ひと段落付いたところで、時間を確認するためケイタイを見る。
デジタル表示で表された時間は、12:30となっていた。
日高との待ち合わせは14時。映画上映の1時間前だ。
俺は、もうちょっと早めに会ってお昼でも一緒に、と思っていたのだが、それは日高に断られた。
待ち合わせには少し早いが、もう家を出ることにした。
しかし、家から出る前に、色々と細かいところを気にしてしまい、結局完璧に準備ができたのは13:00になってしまった。
靴を履き、家の中は皆出払っているため無言のまま玄関の扉を開ける。
外に出ると、光の眩しさに目が細くなる。
今日はいい天気だ。
空から太陽の光が容赦無く降りそそぎ、アスファルトはジリジリと音がしそうなくらい照り返っている。
これは映画で正解だったな。こんな日差しの中、日高を外に連れ回したらぶっ倒れそうだ。
そんなことを考え、つい笑ってしまいそうになるのを堪えながら、家の鍵をかける。
街へ向かう足取りは軽いく、鼻歌なんかも気を許すと出てしまいそうになる。
めちゃくちゃ浮かれてんな、俺。
でも、やっと日高と話せる。
メールだけのやりとりを始めてから、この日まで、俺にとっては長い日々だった。
日高からの返信を待つ、暇な時間がそう思わさせてるのかもしれない。
日高に会えるまであと、1時間も無いくらいだ。
30分前には待ち合わせの場所に着きそうなので、その30分もきっと長く感じるのだろうな、と考えた。
予定通り30分前には着き、周りを見渡すがやはり日高の姿はまだ無かった。
待ち合わせ場所は、駅前の広場で、木で影ができているところに座って待った。
待っている間に3分おきくらいで時間を確認する。
時間の経つ流れがとてつもなく遅い。
10分たっても日高はまだ現れない。
それから10分経過してもまだ来ない。
でも、約束の14時10分前なので、いつ来てもおかしくないだろう。
時計をこまめに確認しつつ周りを見る。
14時ちょうどになってもまだ、日高は現れない。
遅刻か?でも、連絡ないし。まさか、忘れてんのか?
そう思い、連絡を入れようとケイタイをいじりだした時に、少し離れたところから「高橋」と声が聞こえてきた。
その声が日高の声だと、コンマ何秒かで察知した俺は、すぐにケイタイから顔を上げて日高の姿を見る。
制服?
日高を見て、まず思ったことがそれだった。
まさか、日高。制服できたのか?まじで?
「ごめん、高橋待ったよな?」
日高は俺の前まで来てそう言った。
近くに来た日高の服装をもう一度確認する。
半袖の白シャツを黒いズボンにインしている。
どうやら、制服に似ているがよく見ると、所々違う部分があるようで、これが日高の私服らしい。

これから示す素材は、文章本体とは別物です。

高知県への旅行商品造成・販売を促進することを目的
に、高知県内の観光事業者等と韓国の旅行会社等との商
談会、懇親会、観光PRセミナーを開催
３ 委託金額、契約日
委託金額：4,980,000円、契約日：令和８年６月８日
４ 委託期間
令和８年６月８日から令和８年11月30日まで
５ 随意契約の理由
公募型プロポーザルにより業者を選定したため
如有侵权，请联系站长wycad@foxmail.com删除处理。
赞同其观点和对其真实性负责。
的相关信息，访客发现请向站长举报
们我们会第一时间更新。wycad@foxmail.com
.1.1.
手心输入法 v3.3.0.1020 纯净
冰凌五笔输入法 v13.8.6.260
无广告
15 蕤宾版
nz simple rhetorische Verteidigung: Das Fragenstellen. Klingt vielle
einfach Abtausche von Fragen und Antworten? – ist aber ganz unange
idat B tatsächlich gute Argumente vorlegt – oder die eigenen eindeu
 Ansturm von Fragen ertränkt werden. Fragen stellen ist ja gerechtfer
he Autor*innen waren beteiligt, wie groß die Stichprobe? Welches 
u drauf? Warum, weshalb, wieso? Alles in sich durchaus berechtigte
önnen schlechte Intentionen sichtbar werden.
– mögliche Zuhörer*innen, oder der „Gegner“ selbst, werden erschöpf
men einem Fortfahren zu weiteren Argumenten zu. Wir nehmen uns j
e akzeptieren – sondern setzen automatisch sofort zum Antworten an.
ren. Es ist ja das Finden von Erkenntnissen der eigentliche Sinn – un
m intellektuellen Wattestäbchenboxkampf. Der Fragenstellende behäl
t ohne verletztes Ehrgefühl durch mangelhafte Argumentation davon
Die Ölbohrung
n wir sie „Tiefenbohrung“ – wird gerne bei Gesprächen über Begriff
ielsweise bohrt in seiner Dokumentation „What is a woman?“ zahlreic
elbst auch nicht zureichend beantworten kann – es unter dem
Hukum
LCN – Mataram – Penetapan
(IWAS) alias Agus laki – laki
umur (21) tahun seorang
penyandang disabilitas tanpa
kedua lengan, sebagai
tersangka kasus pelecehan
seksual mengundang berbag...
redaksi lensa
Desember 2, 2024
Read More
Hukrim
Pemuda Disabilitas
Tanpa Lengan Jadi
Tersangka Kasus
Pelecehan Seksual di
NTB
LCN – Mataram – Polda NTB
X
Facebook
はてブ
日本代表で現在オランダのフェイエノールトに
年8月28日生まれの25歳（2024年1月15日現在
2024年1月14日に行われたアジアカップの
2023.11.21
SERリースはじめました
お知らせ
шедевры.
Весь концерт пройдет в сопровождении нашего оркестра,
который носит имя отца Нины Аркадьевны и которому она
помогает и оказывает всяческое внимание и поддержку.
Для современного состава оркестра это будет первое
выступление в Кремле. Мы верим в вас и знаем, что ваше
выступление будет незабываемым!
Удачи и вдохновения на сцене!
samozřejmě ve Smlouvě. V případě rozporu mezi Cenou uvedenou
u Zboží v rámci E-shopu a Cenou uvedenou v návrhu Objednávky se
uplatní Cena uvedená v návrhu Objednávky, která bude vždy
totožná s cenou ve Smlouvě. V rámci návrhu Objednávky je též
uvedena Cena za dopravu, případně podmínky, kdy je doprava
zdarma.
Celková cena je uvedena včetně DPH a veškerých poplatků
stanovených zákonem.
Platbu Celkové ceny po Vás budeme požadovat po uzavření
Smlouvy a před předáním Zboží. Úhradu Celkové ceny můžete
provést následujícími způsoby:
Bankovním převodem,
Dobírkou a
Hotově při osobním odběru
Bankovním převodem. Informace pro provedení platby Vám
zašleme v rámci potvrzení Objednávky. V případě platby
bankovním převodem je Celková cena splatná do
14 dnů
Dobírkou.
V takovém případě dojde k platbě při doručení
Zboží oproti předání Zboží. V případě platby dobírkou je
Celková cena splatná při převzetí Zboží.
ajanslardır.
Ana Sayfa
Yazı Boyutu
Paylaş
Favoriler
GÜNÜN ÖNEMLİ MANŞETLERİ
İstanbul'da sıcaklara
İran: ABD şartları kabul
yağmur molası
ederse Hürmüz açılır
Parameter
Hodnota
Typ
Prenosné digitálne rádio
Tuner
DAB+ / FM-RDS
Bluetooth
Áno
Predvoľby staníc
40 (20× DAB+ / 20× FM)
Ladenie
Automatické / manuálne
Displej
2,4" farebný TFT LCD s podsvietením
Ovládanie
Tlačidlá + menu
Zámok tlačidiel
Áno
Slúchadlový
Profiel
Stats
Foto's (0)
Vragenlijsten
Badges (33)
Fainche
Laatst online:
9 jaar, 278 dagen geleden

何だ、私服か良かった。いや、別に俺は日高が何を着ていようがいいのだが……でも少しホッとした。
「い、いや。そんなに待ってない」
頭は他にいっていたが何とかこたえ、意識を日高に戻す。
「そうか、なら良かった」
日高がそう言いながら俺を見て、俺と日高の目が合う。
服装がどうであれ、目の前に日高がいる。
そのことが嬉しくて、微笑むと日高の目がすぐにそらされた。
「も、もうチケット買いに行ったほうがいいよな?」
日高は目をそらしたままそうつぶやき、俺が動き出すのを待った。
「あーそうだな?」
日高の反応が気になったが、俺は立ち上がり、日高の横にならんで映画館の入っているビルへと足を進めた。